Applicants should contact the School of Medicine Admissions Office via email at musmadmissions@mercer.edu if they have not received an email and want to know which materials are missing from their file.

Should I send transcripts for coursework completed at schools other than my degree-granting institution?

Yes, if the coursework counted as part of your degree. You also must submit transcripts for post baccalaureate coursework taken to meet the requirements for admission and for all graduate degrees that you have received.

What test scores are accepted?

All applicants are required to submit either GRE, MCAT or DAT scores taken within the last two years. You are required to send official score reports to the School of Medicine Admissions Office via email at: musmadmissions@mercer.edu or by postal mail to: Mercer University School of Medicine – Attn: Graduate Program Enrollment Specialist – 1501 Mercer University Dr. – Macon, GA 31207. Also, include your test date and scores in your online application form.

Test scores are not required for graduate degree holders, but these applicants must provide an official transcript showing their graduate course work and degree award.

Do not take your professional school entrance exam (MCAT, DAT, etc) until you have fully prepared!! 

What institutional code do I use to order GRE score reports?

For GRE score report transmission from ETS, use institutional code 5409 and department code 0000.

Can I send MCAT scores electronically from the testing service?

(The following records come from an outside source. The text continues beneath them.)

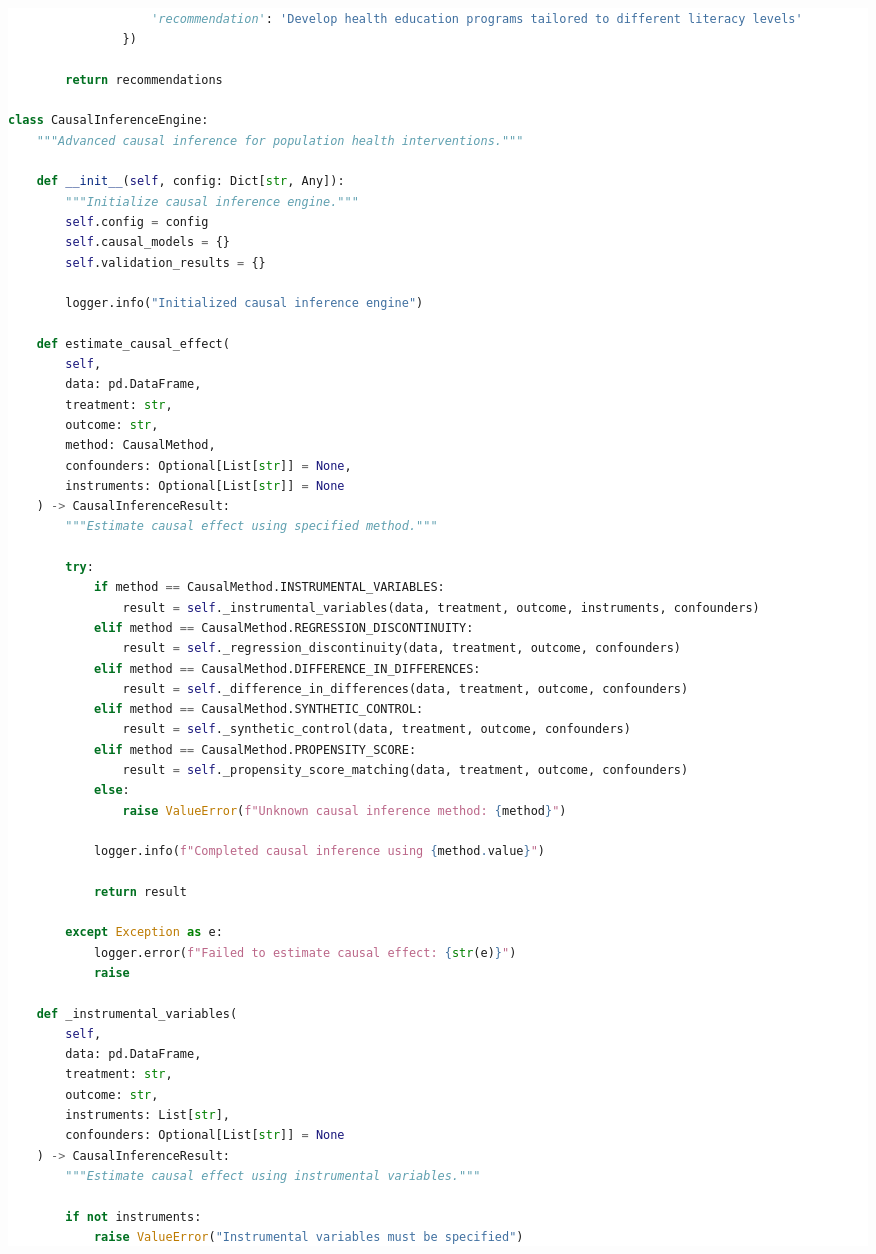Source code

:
 ```python
                    'recommendation': 'Develop health education programs tailored to different literacy levels'
                })
        
        return recommendations

class CausalInferenceEngine:
    """Advanced causal inference for population health interventions."""
    
    def __init__(self, config: Dict[str, Any]):
        """Initialize causal inference engine."""
        self.config = config
        self.causal_models = {}
        self.validation_results = {}
        
        logger.info("Initialized causal inference engine")
    
    def estimate_causal_effect(
        self,
        data: pd.DataFrame,
        treatment: str,
        outcome: str,
        method: CausalMethod,
        confounders: Optional[List[str]] = None,
        instruments: Optional[List[str]] = None
    ) -> CausalInferenceResult:
        """Estimate causal effect using specified method."""
        
        try:
            if method == CausalMethod.INSTRUMENTAL_VARIABLES:
                result = self._instrumental_variables(data, treatment, outcome, instruments, confounders)
            elif method == CausalMethod.REGRESSION_DISCONTINUITY:
                result = self._regression_discontinuity(data, treatment, outcome, confounders)
            elif method == CausalMethod.DIFFERENCE_IN_DIFFERENCES:
                result = self._difference_in_differences(data, treatment, outcome, confounders)
            elif method == CausalMethod.SYNTHETIC_CONTROL:
                result = self._synthetic_control(data, treatment, outcome, confounders)
            elif method == CausalMethod.PROPENSITY_SCORE:
                result = self._propensity_score_matching(data, treatment, outcome, confounders)
            else:
                raise ValueError(f"Unknown causal inference method: {method}")
            
            logger.info(f"Completed causal inference using {method.value}")
            
            return result
            
        except Exception as e:
            logger.error(f"Failed to estimate causal effect: {str(e)}")
            raise
    
    def _instrumental_variables(
        self,
        data: pd.DataFrame,
        treatment: str,
        outcome: str,
        instruments: List[str],
        confounders: Optional[List[str]] = None
    ) -> CausalInferenceResult:
        """Estimate causal effect using instrumental variables."""
        
        if not instruments:
            raise ValueError("Instrumental variables must be specified")
```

No. You will need to download your score report as a pdf and send it by email to the School of Medicine Admissions Office at musmadmissions@mercer.edu. The score report should include a verification code and your AMCAS ID. Please include 'MSBMS' in the subject line of the email.

If I applied to the Mercer University School of Medicine MD Program, can letters of recommendation, MCAT scores and transcripts be copied into my MSBMS application file?

Yes. However, you must contact the School of Medicine Admissions Office at 478-301-2524 or musmadmissions@mercer.edu to request that items be copied from your MD application to your MSBMS application.  While a copy of your transcript will be transferred to your MSBMS file, you must send a new official transcript from your degree granting institution.

I have taken the DAT (or other professional program entry exam). The testing service will not allow me to transmit score reports electronically to other admissions offices. How do I submit my score report for my MSBMS application?

First, try to download your official score report from the testing service website. If that is not an option, then you must scan the official paper report that you received from the testing service. Please send your score report as a pdf file by email to the School of Medicine Admissions Office at musmadmissions@mercer.edu. Please include 'MSBMS' in the subject line of the email.

How recent do my test scores need to be?

All tests must have been taken after January 1, 2016. For the MCAT, only MCAT2015 scores will be accepted.

What are the preferred minimum test scores for the admissions tests?

MCAT: 494 DAT: 17 (academic average) GRE: 300 (verbal and quantitative component scores of 148 or above)

My test scores and GPA meet the preferred minimum requirements. What other parts of my application could influence my admission?

Letters: Two letters are required. Make sure these letters are submitted on time and are written by people who have supervised your work and know you well. Letters from employment supervisors are acceptable. At least one letter from an academic professor is preferred.

Essay: Clearly explain your reasons for seeking admission, your career goals, and your experiences related to your career goals. Include reasons for any academic deficiencies on your transcript or for time away from academic studies. Please proofread your essay to correct typographical errors and to make sure that your statements are clear and logical. The essay is part of the online application.